§ Action item
Among the records below, find the line with "vətəndaşını deportasiya etdilər" and the line with "LEGGI ANCORA". Set down both and every line between, exactly and with no pictures, but nothing else.

§ Supplied data
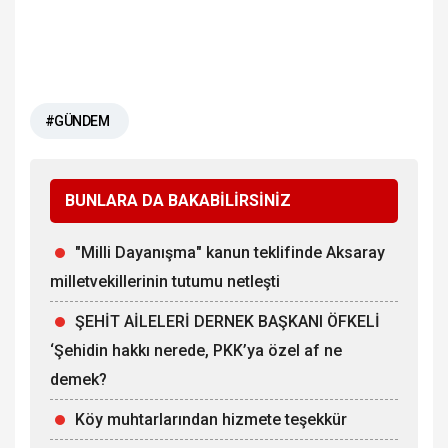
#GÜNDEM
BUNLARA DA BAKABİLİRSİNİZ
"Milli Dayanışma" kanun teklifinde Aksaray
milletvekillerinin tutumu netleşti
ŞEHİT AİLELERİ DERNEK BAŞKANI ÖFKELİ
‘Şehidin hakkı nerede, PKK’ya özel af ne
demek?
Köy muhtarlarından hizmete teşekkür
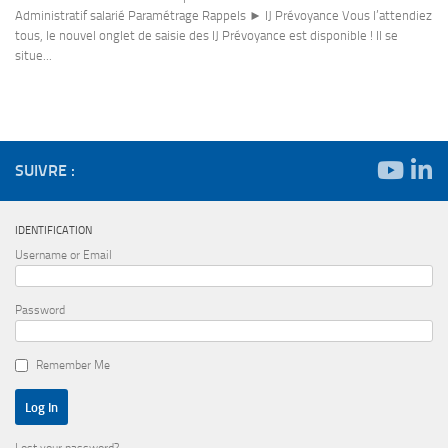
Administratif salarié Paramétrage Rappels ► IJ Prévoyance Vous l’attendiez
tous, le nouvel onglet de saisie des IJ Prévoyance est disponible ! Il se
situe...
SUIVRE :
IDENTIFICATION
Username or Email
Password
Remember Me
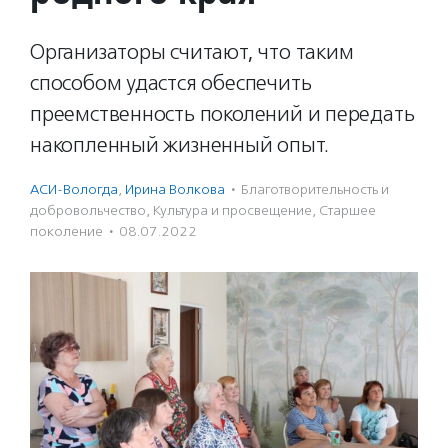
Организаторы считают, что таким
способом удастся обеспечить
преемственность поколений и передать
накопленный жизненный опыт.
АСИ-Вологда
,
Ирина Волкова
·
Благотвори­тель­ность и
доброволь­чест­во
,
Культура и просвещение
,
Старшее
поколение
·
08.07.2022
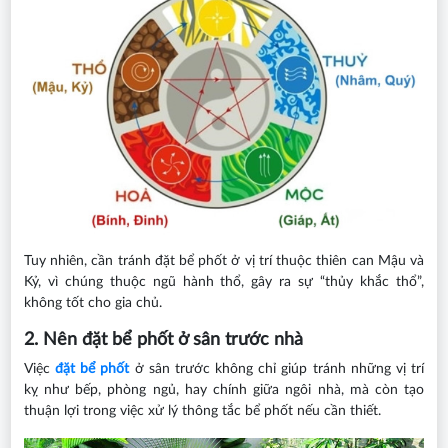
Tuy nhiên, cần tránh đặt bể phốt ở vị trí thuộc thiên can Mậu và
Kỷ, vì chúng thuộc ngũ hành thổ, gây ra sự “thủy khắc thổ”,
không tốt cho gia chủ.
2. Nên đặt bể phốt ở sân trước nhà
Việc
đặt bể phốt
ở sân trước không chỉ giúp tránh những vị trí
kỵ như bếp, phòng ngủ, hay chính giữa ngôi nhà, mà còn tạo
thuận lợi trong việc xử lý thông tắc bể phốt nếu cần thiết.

--

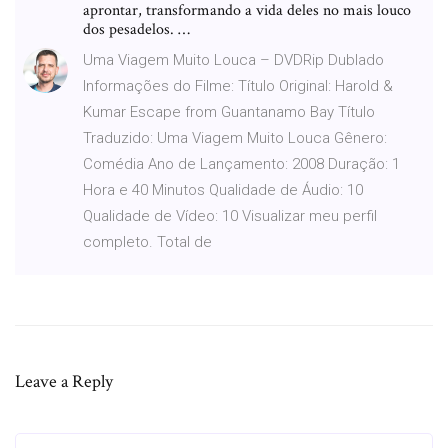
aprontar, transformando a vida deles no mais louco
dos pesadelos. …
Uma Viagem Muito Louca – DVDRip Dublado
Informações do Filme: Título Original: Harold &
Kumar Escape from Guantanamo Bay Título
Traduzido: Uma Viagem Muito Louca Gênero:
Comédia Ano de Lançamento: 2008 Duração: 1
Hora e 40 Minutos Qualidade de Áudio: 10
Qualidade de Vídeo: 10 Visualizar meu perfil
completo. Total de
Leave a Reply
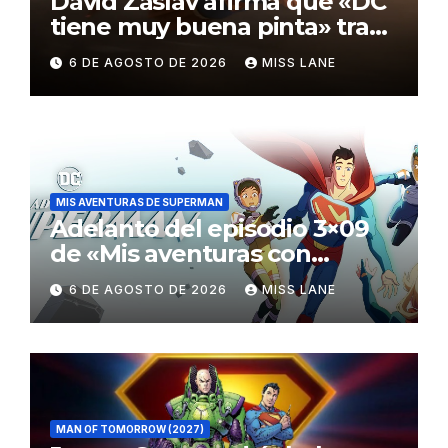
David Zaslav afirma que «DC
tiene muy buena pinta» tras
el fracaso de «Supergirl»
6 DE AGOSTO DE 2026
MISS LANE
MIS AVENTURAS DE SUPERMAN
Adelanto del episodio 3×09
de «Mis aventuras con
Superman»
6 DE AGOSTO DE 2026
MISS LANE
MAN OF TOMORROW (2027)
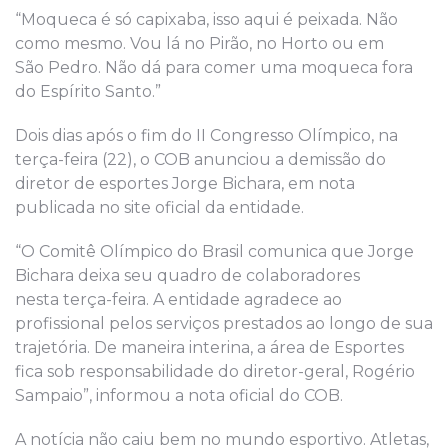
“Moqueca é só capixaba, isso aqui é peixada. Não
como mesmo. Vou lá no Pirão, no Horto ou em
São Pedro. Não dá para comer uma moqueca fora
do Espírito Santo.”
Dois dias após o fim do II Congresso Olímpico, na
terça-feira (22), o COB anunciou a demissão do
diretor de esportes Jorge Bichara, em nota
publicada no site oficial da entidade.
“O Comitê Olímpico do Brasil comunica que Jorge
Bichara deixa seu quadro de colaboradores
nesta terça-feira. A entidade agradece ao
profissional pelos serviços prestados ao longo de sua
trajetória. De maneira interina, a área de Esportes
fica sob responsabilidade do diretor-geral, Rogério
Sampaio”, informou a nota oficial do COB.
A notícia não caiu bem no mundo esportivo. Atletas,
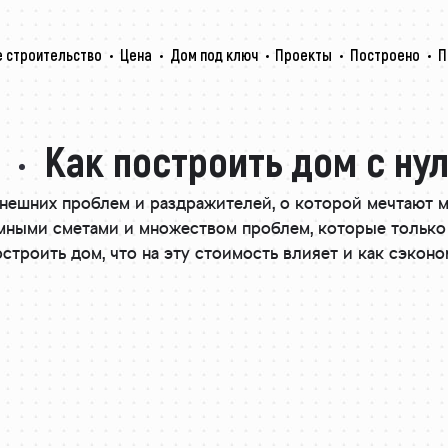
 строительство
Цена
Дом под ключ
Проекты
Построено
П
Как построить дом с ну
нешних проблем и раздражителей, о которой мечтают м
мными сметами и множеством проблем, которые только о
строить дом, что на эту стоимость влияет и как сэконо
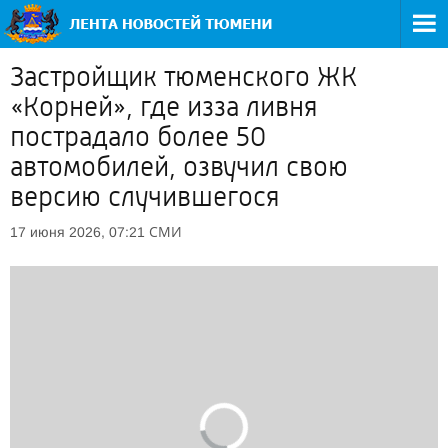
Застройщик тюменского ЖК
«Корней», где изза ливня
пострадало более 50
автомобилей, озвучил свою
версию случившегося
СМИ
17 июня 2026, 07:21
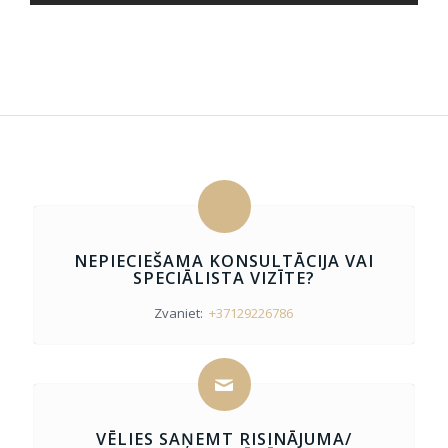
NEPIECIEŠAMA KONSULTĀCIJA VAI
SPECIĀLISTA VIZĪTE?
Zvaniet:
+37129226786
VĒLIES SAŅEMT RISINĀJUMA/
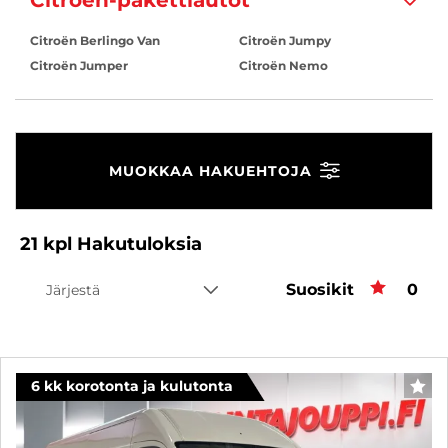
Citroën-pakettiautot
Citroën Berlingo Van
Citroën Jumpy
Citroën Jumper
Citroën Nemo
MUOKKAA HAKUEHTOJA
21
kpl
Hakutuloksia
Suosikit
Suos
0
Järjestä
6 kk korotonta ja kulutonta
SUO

...

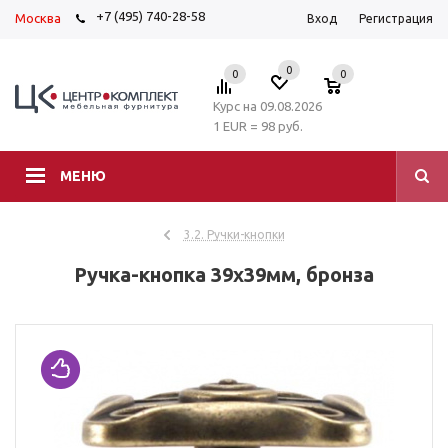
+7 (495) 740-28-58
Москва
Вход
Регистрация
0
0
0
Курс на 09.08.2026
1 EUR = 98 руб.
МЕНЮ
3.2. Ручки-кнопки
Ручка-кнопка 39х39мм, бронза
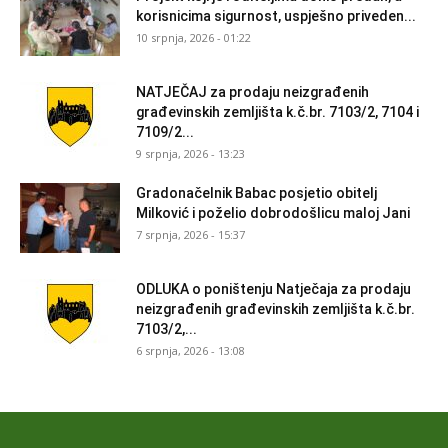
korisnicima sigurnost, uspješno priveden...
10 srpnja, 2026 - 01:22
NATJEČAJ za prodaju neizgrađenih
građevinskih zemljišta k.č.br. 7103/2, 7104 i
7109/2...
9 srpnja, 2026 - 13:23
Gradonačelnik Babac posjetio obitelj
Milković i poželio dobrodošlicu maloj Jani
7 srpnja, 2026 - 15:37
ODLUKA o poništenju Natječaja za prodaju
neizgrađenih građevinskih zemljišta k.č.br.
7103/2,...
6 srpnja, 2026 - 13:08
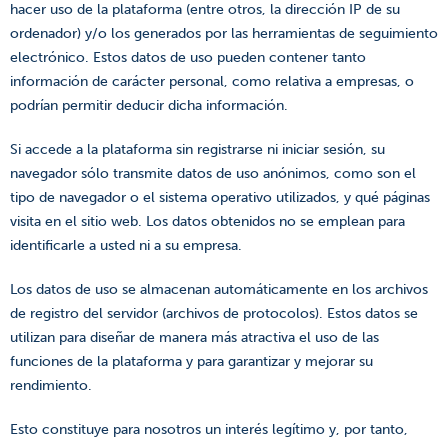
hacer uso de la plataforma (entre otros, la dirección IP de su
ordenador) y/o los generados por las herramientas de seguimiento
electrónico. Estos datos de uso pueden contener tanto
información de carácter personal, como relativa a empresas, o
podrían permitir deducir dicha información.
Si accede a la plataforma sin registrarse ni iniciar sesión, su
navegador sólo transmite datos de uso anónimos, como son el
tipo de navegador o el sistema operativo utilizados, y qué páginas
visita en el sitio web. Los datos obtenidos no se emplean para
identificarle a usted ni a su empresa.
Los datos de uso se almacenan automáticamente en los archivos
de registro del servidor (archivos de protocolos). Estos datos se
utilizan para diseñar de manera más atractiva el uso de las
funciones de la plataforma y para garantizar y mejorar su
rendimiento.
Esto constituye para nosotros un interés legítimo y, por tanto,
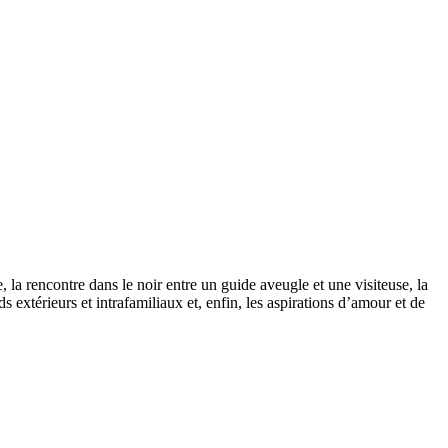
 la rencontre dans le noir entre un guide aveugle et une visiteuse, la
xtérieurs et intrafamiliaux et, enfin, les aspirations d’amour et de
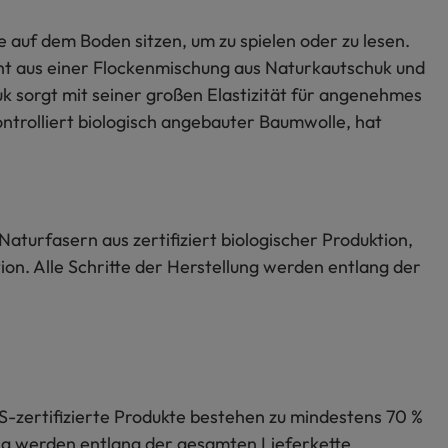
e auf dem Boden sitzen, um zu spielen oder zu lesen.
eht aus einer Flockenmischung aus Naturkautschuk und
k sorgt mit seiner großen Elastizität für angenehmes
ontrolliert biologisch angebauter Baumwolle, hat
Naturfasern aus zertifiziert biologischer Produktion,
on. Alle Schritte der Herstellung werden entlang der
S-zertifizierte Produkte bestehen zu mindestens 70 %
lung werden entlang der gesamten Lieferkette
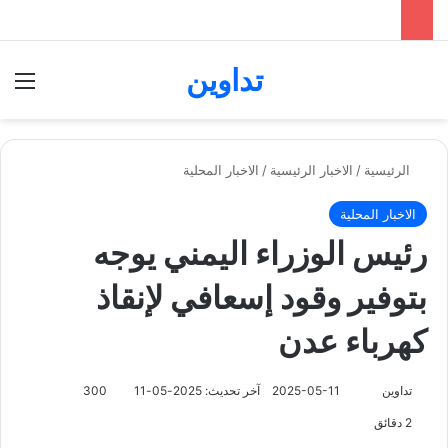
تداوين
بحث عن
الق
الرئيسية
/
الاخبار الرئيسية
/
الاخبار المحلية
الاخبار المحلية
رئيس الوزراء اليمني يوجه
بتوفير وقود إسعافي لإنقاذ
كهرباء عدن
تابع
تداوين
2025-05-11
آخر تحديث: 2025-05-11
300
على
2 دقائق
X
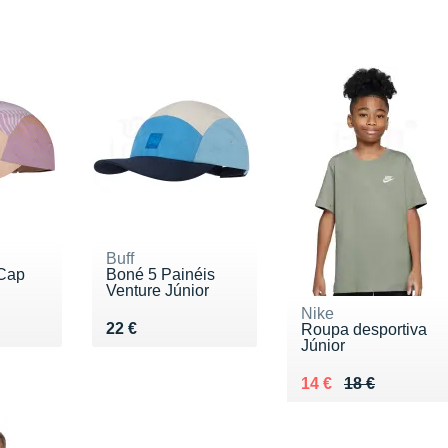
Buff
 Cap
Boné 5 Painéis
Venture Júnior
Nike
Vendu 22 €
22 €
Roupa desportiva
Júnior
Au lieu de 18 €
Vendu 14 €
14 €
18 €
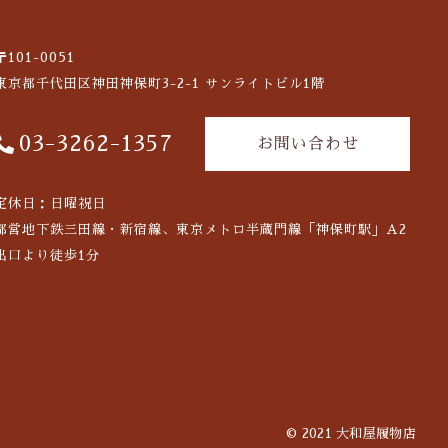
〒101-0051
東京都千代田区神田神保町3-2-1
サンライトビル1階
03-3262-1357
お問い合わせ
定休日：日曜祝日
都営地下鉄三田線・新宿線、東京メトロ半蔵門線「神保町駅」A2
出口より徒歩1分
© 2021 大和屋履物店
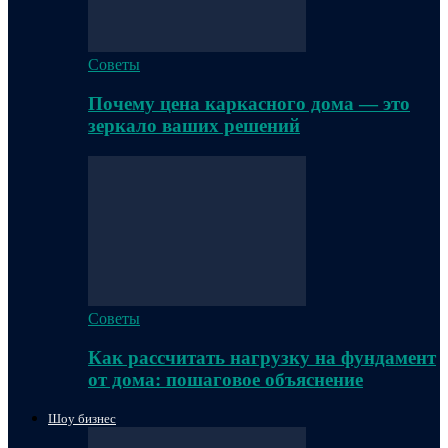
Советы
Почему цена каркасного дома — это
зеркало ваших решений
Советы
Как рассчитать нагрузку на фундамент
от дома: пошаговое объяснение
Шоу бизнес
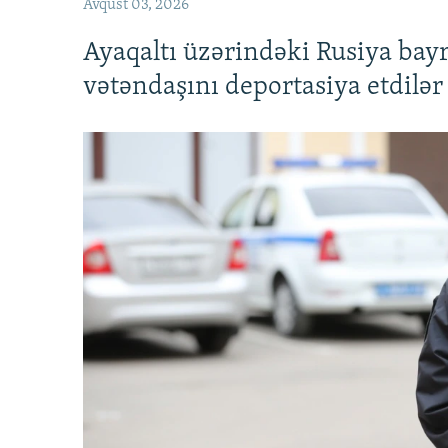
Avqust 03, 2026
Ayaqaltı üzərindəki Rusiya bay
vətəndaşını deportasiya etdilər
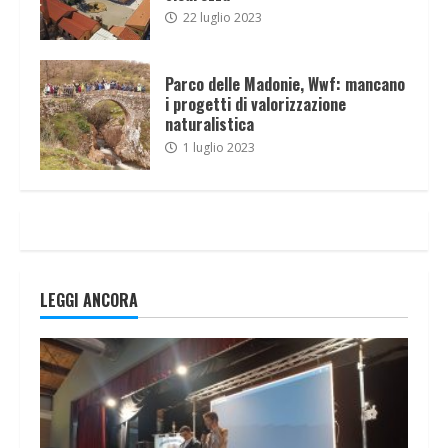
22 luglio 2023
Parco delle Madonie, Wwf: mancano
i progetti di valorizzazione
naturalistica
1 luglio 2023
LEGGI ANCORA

§ Solution to the exercise
vətəndaşını deportasiya etdilər
22 luglio 2023
Parco delle Madonie, Wwf: mancano
i progetti di valorizzazione
naturalistica
1 luglio 2023
LEGGI ANCORA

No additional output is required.